[transcript of broadcast]
I want everyone to know that my suggestions for building better elections come from a non-partisan place – or at least as non-partisan as I can manage. I really don’t care to discuss the particular policy points of any political party – I just want to consider how we might get a better result from the general process of electing people to office. I’m going to assume that an electoral system that encourages citizens to be informed, that strives to represent the perspectives of many different types of people, and that facilitates voter participation – that a system working from those principles would be worth having. If you can’t come with me this far, then I can’t help you.
First of all, I think we need to know more about the money that campaigns spend on paid political advertising – particularly in television. In the 2012 presidential campaign alone, a billion dollars (give or take) was spent on TV ads. I have to wonder– given the profits that must come from political ads – how much television journalists and their bosses are willing to examine the truthfulness and reasonableness of what all candidates have to say. It seems to me that there’s a conflict of interest at work here. How tough can a reporter be on a candidate when his or her own station relies on that candidate’s campaign for revenue?

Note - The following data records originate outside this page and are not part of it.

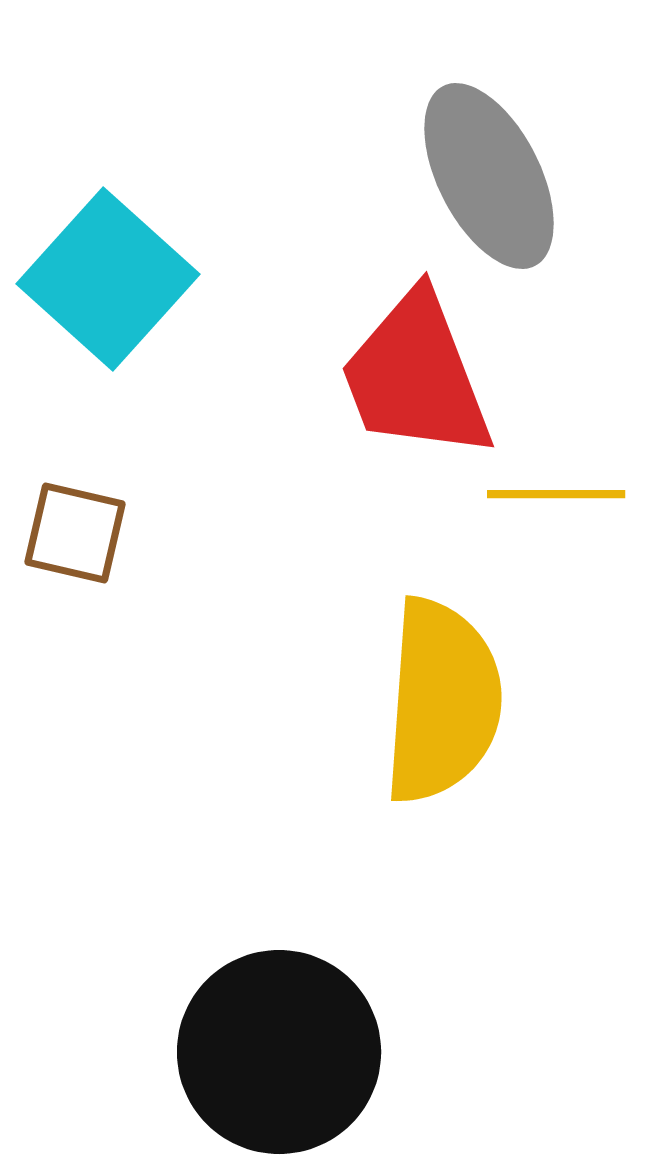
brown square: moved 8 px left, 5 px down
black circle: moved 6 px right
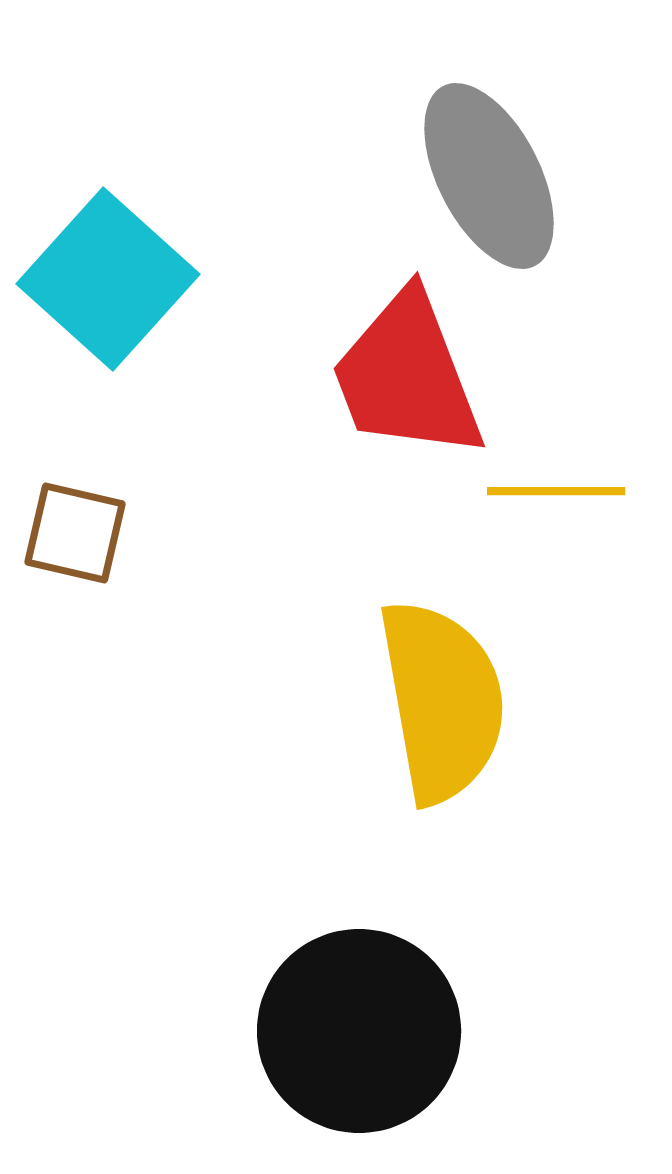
red trapezoid: moved 9 px left
yellow line: moved 3 px up
yellow semicircle: rotated 14 degrees counterclockwise
black circle: moved 80 px right, 21 px up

Now, the non-profit news organization Pro Publica has recently collected, in a very raw form, all the information that television stations were required to turn over about political ad buys. But this information has not been sorted through in any way, so not much can be gleaned from it. Not yet, at least. Pro Publica is asking citizens to help them process the information through their ‘Free the Files’ project, which you can learn about and take part in by visiting their website – propublica.org. Remember, we’re talking about billions of dollars directed toward national, state, and local elections. It might be useful for us all to know the effect that all that money has on how we’re informed – or misinformed – about candidates and issues.
Secondly, I suggest that the presidential primaries be redesigned. The current primary system is a reaction to the messy 1968 Democratic convention, and is designed to smooth out the process of choosing a presidential nominee. These days, and perhaps even back in 1972 when it all started, New Hampshire and Iowa are not the places to begin the primary season. Iowa and New Hampshire? Both these states are far too rural and far too homogeneous to produce candidates that reflect the more general and diverse concerns of the rest of the country.
Let me break it down for you. In 2012, over 80 percent of Americans live in urban areas, whereas both Iowa and New Hampshire still have over a third percent of their people living in rural areas. And both Iowa and New Hampshire are overwhelmingly white, about 95 percent. In the United States, nearly 13 percent of the population identifies as African American, almost 17 percent identifies as Hispanic, and another five percent identifies as Asian. Iowa and New Hampshire, on a fundamental level, do not look like much of the rest of the United States.
I propose – wait for it – a balanced presidential primary system – where groups of five or six states, both small and large, are divided into two week primary periods. We could get through the primaries with a nice distribution of states over a five month period. The first round primary, in February, might include Iowa (why not?), along with Maryland, Wyoming, Arkansas, Wisconsin, and Florida. You can drop California by itself in the middle of the sequence. The final round (at the end of June) could have, let’s say, Mississippi, Maine, Minnesota, New Jersey, and Texas. Granted, travel costs would be higher, but candidates would have to address a more representative range of issues in having to run for a much more diverse set of voters.
Finally, and most painfully (Florida, I'm looking at you) we need to improve the voting system itself. The guiding principle here should be to help more eligible people vote and increase the efficiency of the voting process. We need to improve the ease of registration while taking reasonable steps to prevent voter fraud. We need to create guidelines and accountability for how ballots are designed, as well as making sure that ballot initiatives are written so that each item is clear and concise. Forget tradition, we need to move election dates to weekends – Saturdays and Sundays. We need to stop treating early voting like a political football and set a standard early voting period and procedure. We need to ensure that all voting sites have enough well-trained staff and enough materials and equipment for people to vote without confusion and excessive hardship. There’s no reason why anyone in Florida, the next time we have an election, should be standing in line for five or six hours just to exercise one of the most basic rights we have. I understand all the concerns about the process, but to deny or impede any eligible voter the right to cast a ballot is to do a great wrong.
So – improve the voting system, rework the primaries, and follow the TV money. Let’s get started on that work as soon as we can. We all deserve better.